▸ Aim of the exercise
Reproduce the listing below line for line, omitting the pictures.

═════ Material supplied

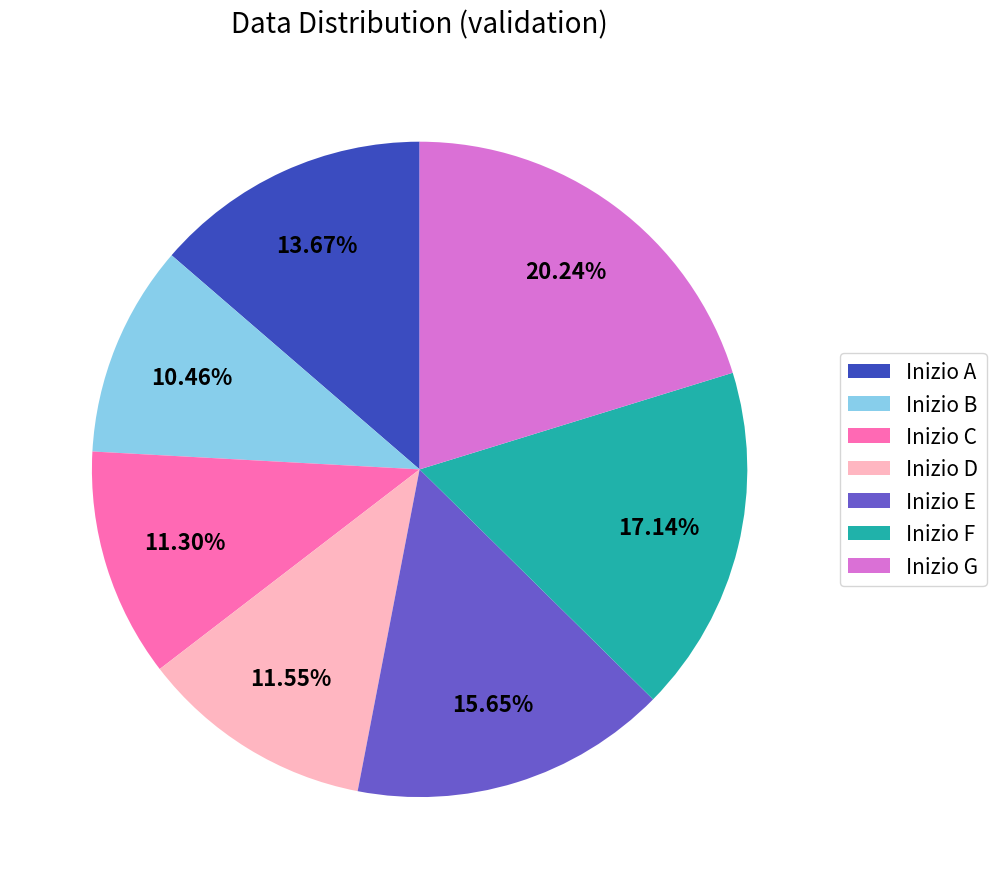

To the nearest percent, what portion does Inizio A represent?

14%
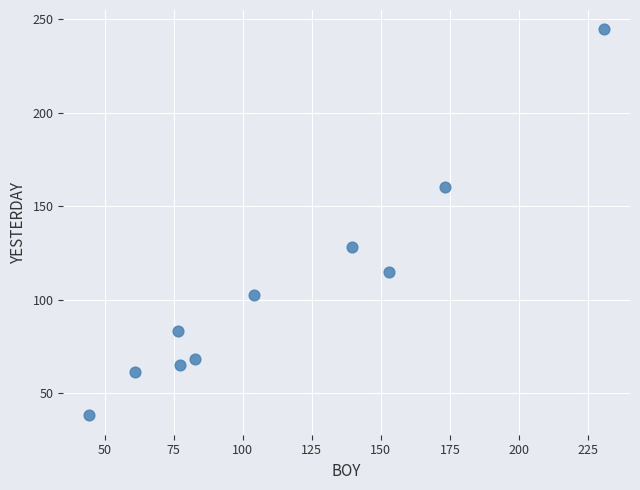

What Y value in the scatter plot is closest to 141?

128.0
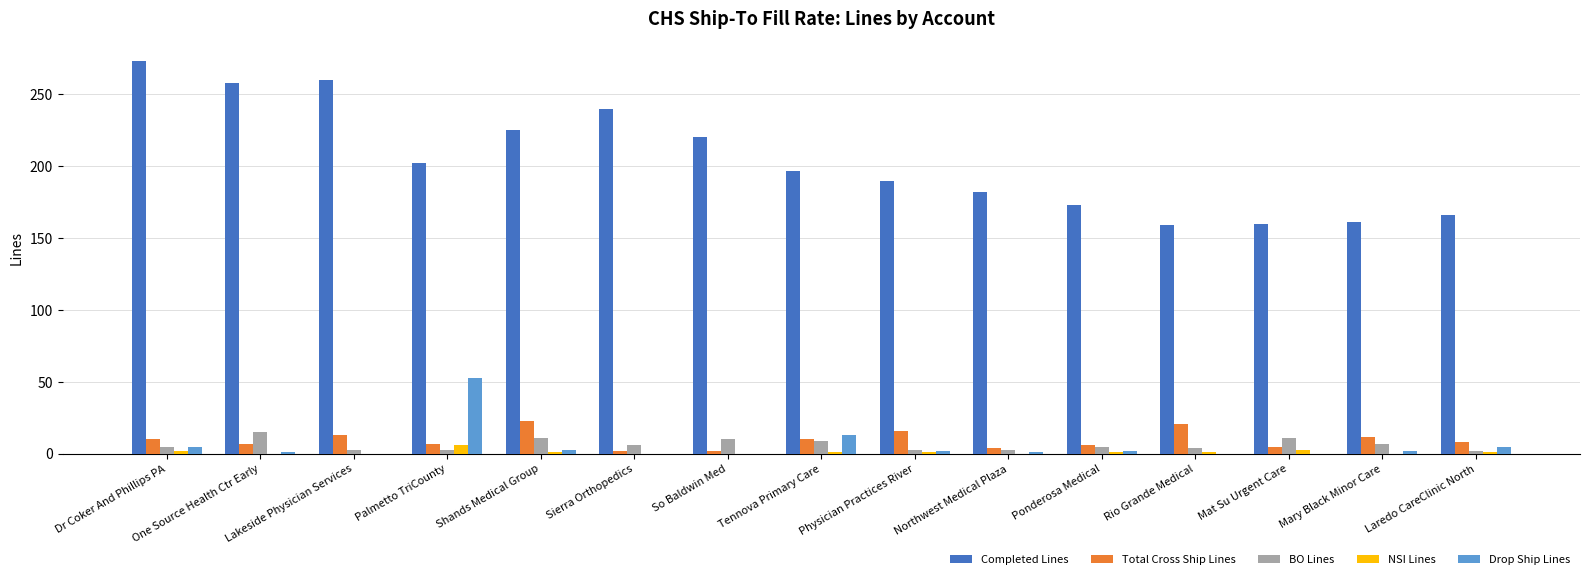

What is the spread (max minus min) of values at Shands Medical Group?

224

══════════

▸ Response for this exercise
To the nearest percent, what portion does Inizio A represent?

14%

What Y value in the scatter plot is closest to 141?

128.0

What is the spread (max minus min) of values at Shands Medical Group?

224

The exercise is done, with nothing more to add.